科学と社会をつなぐ政策を
東京大学大学院
総合文化研究科
総合文化研究科
教授 藤垣 裕子
エネルギー政策、医療政策、情報政策、環境政策、海洋政策、航空・宇宙政策などさまざまな分野において、科学的知見に基づく政策決定はとても大事です。しかし、科学的知見の蓄積がまだ不十分なときに、つまりまだ不確実性が残っているときに意志決定しなくてはならない政策課題も少なからずあります。たとえば、遺伝子組換え食品や狂牛病の危険のある牛の規制をどうするか、空気感染の可能性のある鳥インフルエンザの遺伝子情報は、バイオテロを考慮して論文にしないほうがいいのだろうか、地球温暖化にそなえて何をすべきか、そして東日本大震災後のエネルギー政策はどうあるべきか、などの課題です。

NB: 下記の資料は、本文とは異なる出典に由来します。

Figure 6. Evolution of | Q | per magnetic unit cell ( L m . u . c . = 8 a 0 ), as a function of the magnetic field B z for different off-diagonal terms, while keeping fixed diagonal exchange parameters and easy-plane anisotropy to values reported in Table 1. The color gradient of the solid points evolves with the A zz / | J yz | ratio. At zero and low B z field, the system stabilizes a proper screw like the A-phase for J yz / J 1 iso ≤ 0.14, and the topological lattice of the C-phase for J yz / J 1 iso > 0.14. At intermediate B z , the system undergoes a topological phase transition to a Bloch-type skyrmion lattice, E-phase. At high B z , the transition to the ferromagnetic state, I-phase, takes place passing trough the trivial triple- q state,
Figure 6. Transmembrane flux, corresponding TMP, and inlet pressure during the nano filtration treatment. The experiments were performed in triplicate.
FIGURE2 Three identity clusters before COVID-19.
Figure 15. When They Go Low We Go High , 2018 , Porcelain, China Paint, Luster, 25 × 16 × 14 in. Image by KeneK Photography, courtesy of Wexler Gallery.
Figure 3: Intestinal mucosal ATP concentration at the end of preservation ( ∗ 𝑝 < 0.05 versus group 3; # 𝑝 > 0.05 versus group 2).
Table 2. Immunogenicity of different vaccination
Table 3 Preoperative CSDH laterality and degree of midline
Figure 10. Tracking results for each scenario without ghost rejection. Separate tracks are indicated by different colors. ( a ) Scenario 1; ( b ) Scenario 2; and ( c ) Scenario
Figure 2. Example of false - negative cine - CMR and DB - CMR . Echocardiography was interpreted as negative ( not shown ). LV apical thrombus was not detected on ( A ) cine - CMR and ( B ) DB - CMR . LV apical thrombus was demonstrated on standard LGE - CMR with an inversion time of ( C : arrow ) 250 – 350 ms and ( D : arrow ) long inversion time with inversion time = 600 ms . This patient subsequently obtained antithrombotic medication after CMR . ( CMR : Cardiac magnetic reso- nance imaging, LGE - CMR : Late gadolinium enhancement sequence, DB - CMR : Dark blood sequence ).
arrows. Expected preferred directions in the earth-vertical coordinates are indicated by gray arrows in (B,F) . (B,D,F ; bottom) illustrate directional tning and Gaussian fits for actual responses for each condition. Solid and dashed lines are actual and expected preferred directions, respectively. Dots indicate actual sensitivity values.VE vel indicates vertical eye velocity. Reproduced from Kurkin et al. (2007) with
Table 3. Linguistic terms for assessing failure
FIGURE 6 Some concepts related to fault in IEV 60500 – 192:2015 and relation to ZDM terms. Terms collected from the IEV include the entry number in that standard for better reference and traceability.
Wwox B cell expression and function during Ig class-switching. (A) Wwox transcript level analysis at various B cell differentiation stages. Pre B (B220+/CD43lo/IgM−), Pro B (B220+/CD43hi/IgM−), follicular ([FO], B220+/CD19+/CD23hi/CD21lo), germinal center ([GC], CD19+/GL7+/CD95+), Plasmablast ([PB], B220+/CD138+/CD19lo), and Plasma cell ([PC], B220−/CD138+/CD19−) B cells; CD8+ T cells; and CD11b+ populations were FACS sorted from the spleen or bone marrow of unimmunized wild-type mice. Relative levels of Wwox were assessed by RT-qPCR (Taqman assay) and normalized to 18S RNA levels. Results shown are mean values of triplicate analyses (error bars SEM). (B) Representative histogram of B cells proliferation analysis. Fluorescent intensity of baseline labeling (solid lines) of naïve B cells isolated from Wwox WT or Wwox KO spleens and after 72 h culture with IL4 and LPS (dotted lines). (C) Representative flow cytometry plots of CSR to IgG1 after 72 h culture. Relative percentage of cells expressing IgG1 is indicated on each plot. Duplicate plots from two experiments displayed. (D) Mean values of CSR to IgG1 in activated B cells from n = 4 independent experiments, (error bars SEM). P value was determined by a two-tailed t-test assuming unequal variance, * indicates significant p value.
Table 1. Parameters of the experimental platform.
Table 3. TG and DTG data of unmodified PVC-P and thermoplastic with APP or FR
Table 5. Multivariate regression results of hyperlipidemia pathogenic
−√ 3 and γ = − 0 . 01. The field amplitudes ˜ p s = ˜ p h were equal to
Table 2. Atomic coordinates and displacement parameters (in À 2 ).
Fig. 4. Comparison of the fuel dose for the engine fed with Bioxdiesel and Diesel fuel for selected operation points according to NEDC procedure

「科学技術と社会」をむすぶためには、そのような不確実性下の意志決定についても考える必要があります。EUの第7次FP(フレームワークプログラム)では、「科学と社会」におけるさまざまな市民参加について扱っています。そのなかにはリスクコミュニケーションをふくむ科学コミュニケーション、市民の自発的活動による地球温暖化対策、市民活動をベースとした社会イノベーション、など数々の工夫がみられます。私が専門とする科学技術社会論では、科学と社会をつなぐための政策や市民参加のありかたを研究対象としています。
日本でも、科学技術・学術審議会が建議「東日本大震災をふまえた今後の科学技術・学術政策の在り方について」(平成25年1月17日)のなかで、研究者の社会リテラシーの重要性や社会との接点におけるリスクコミュニケーションのありかたについて言及しています。政策においてどのように科学と社会をつないでいくか、授業のなかで皆さんとの討論をつうじて考えていきたいと思います。